NFR Project: 'Bride of Frankenstein' (1935)

 


NFR Project: ‘Bride of Frankenstein’

Dir: James Whale

Scr: John L. Balderson, William Hurlbut, Edmund Pearson

Pho: John J. Mescall

Ed: Ted J. Kent

Premiere: April 20, 1935

75 min.

One of the finest of all horror movies is, surprisingly, a sequel. (Normally, sequels exploit the original, successful film’s concept but do little to improve on it.) Bride of Frankenstein outclasses Frankenstein, and it does so because its director didn’t think the effort would amount to much, so he decided to have fun with it.

It took the efforts of several writers to cobble together a script that both appealed to director James Whale, back for the sequel, and the censors. The spring of the plot is the monster’s quest for a mate, a “friend” who will love him. This is patently impossible, as he is a lurching, murderous hulk saddled with a criminal brain. Brilliantly, the film takes the monster’s side, turning him into a figure of pathos, a real character who changes and develops, and is arguably the wisest and sanest of the characters still standing by film’s end.

We are told that the film’s tale is intended to be a cautionary one, a “moral lesson of the punishment that befell a mortal man who dared to emulate God.” However, we soon move on to the terrifying attraction of graveyards, dead bodies, and dank and dismal laboratories. Whale rubs our faces in the horrific. Dr. Frankenstein (Colin Clive) often bemoans his urge to violate the secrets of nature, but he’s easily drawn back into dark science.

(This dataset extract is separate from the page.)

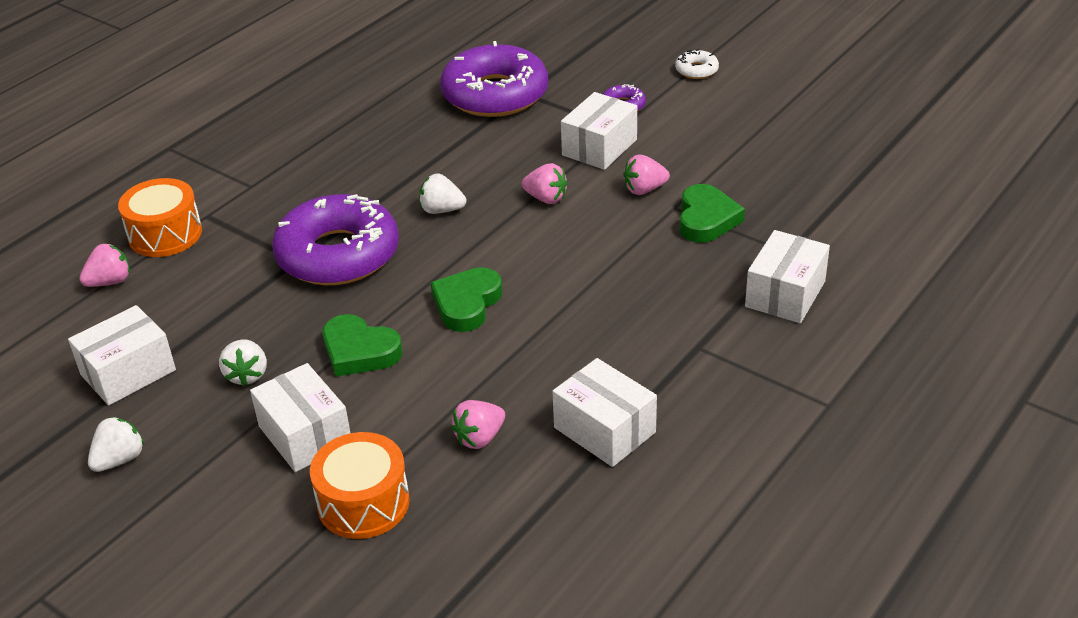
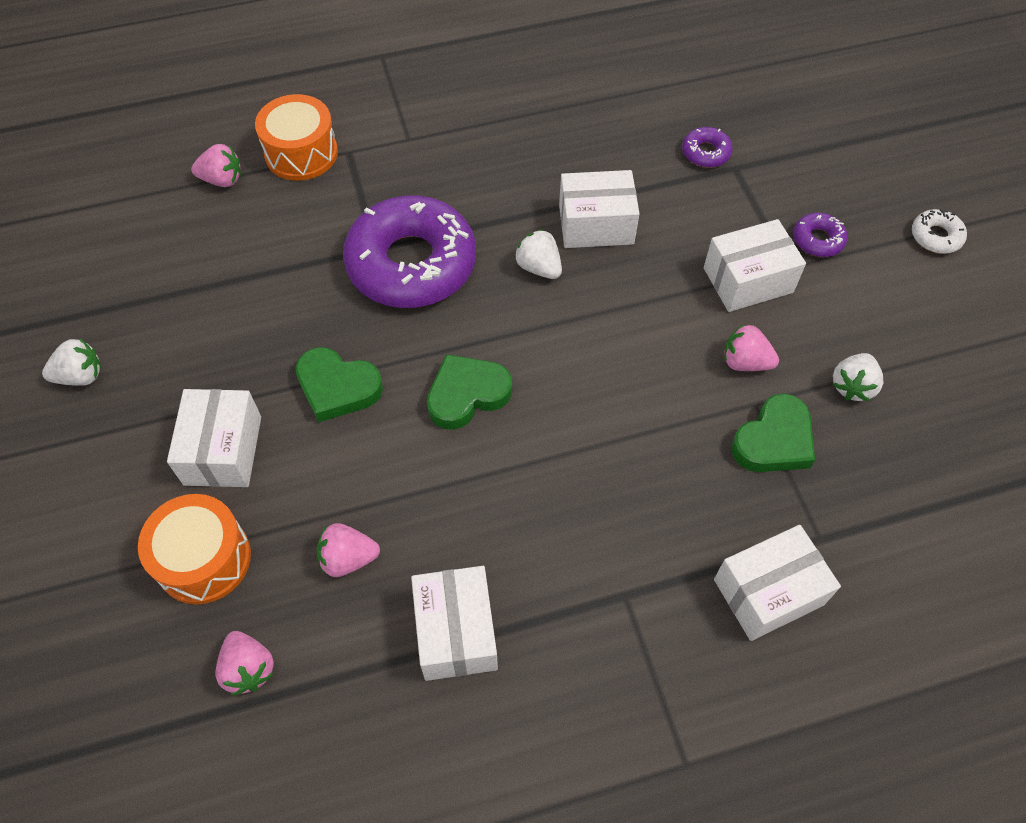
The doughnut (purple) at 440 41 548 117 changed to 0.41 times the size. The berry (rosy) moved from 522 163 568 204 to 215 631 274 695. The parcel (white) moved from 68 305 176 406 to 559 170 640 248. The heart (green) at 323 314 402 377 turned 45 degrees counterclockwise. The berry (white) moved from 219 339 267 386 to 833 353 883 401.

The film is shot in the studio, and its patent artificiality underlines the fairy-tale nature of the film’s events. Whale revels in the transgressive elements of the screenplay and exploits them to the fullest. We begin with a prelude featuring author Mary Shelley regaling her companions with a continuation of the story . . .

The monster survives the fire at the end of Frankenstein, and promptly kills the parents of the little girl he killed in the last movie. He also scares the bejeezus out of Una O’Connor, a British actress who specialized in playing malevolent, hysterical hags (Whale lets her overact her head off, providing us with a little comic relief).

Dr. Frankenstein is determined not to meddle in things beyond his ken, but the arrival of the severe-looking and coyly gay Dr. Praetorius (Ernest Thesiger), his former teacher, quickly changes his mind. Praetorius has half the key to creating life – he can do so, but only by creating miniature men, homunculi. Together the pair plan to try to create another living being.

The monster wanders through the forest, frightening gypsies, a shepherdess, and some hunters, who shoot him. An angry mob captures him, ties him to a pole in much the pose of a crucifixion (crosses are nearly everywhere you look in this film) and carts him off to prison. Chained there, he soon rips away his bonds and wanders off again.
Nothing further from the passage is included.